Saved data entries
────────────────

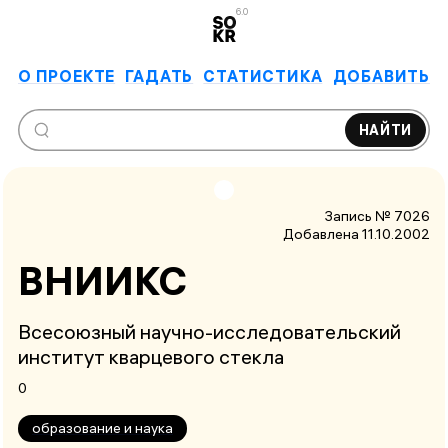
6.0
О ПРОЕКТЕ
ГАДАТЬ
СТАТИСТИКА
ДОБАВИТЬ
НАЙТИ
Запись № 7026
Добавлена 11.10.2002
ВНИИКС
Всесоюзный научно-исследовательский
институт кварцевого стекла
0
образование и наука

────────────────

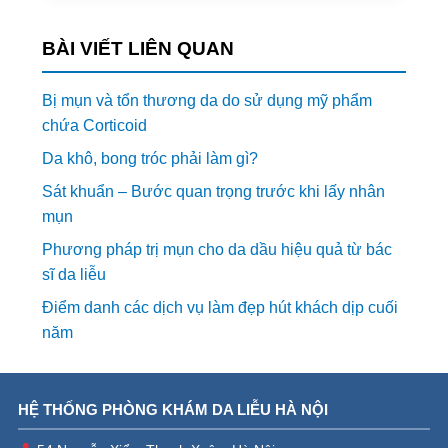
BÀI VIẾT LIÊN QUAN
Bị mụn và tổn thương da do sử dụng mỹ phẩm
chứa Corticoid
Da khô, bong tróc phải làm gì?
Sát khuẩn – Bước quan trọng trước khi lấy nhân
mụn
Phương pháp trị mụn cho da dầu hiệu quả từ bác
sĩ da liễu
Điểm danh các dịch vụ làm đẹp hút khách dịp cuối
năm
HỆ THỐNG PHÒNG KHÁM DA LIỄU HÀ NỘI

────────────────

◆ Problem to solve: A word-for-word copy of the lines above from the one with "chứa Corticoid" through the one with "HỆ THỐNG PHÒNG KHÁM DA LIỄU HÀ NỘI", inclusive, is the only output wanted.

◆ Result of the exercise:
chứa Corticoid
Da khô, bong tróc phải làm gì?
Sát khuẩn – Bước quan trọng trước khi lấy nhân
mụn
Phương pháp trị mụn cho da dầu hiệu quả từ bác
sĩ da liễu
Điểm danh các dịch vụ làm đẹp hút khách dịp cuối
năm
HỆ THỐNG PHÒNG KHÁM DA LIỄU HÀ NỘI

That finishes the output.